Some people think that minor psychological problems can be adjusted by themselves, and heavier ones need to find a psychologist, but they ignore everyone's different psychological endurance. Faced with the same setbacks, people with strong psychological immunity can easily solve them, while those with weak will have serious consequences. If mental discomfort is not solved in time, there will be psychosomatic symptoms, such as loss of appetite, poor sleep, depression and persistent pain. Only by talking or accepting the care and support of people around you can we alleviate this symptom.

Step 3 eat healthier food

Calcium has a sedative effect. People with bad temper should often eat dairy products such as milk, yogurt, cheese and calcium-containing foods such as fish, liver and bone soup to calm their anger. When you feel a lot of psychological pressure, the vitamin C consumed by your body will increase significantly. Therefore, people with high mental stress can eat more fresh oranges and kiwis and supplement enough vitamin C.

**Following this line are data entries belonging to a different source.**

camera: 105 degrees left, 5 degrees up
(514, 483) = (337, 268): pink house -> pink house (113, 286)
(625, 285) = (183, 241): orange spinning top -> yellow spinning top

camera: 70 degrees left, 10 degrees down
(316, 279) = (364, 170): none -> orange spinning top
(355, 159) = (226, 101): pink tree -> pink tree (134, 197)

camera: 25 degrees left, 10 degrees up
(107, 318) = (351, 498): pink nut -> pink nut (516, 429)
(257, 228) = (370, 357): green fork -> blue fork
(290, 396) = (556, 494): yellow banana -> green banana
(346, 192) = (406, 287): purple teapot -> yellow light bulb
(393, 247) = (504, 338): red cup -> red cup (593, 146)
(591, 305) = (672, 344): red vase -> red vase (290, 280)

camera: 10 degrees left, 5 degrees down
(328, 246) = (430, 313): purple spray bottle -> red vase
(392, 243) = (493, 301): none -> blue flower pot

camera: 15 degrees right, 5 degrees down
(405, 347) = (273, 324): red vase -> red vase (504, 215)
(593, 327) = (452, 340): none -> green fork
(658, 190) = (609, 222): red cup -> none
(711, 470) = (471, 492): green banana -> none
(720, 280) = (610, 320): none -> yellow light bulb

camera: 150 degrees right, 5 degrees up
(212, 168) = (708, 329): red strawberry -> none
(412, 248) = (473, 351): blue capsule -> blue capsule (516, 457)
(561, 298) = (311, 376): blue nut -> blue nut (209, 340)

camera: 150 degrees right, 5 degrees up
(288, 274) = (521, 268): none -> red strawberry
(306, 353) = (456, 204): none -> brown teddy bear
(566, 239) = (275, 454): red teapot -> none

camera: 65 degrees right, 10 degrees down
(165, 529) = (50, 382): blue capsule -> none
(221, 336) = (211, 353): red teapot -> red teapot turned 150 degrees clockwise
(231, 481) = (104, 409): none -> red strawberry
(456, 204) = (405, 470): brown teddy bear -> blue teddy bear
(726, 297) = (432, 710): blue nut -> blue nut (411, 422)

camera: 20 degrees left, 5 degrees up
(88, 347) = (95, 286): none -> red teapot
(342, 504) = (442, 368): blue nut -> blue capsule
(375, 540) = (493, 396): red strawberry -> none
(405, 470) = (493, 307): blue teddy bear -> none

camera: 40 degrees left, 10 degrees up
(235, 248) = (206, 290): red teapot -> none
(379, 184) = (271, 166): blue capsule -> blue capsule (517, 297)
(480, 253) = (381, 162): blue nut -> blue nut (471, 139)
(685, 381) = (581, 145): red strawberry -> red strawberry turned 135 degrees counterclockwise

Second, exercise methods suitable for sub-health:

Here, I list several interesting exercise methods and share them with you. I hope you have the courage to try them.

1, baseball bat (tennis racket or swing). You can practice your swing in 10 minutes, and it will get better after 10 minutes, or just do a swing and relax, not limited by equipment and venues.

2. The action that can be done by hand is to hover over the chair in an empty chair, stand up straight and relax your shoulders. Lift your toes and touch the vamp to keep your feet stable. Keep your back upright, your hips suspended, and keep a distance of 3 cm from the seat. Each repetition 15 second. For white-collar workers who sit in the office for a long time, this movement is very easy, and the movement and fitness effect are also very strong.

3. Flat plate support can be done lying in the office at any time. Plate support is a muscle training method similar to push-ups. Prone posture is mainly used during exercise, which can effectively exercise abdominal muscles. It is considered to be an effective way to train core muscles.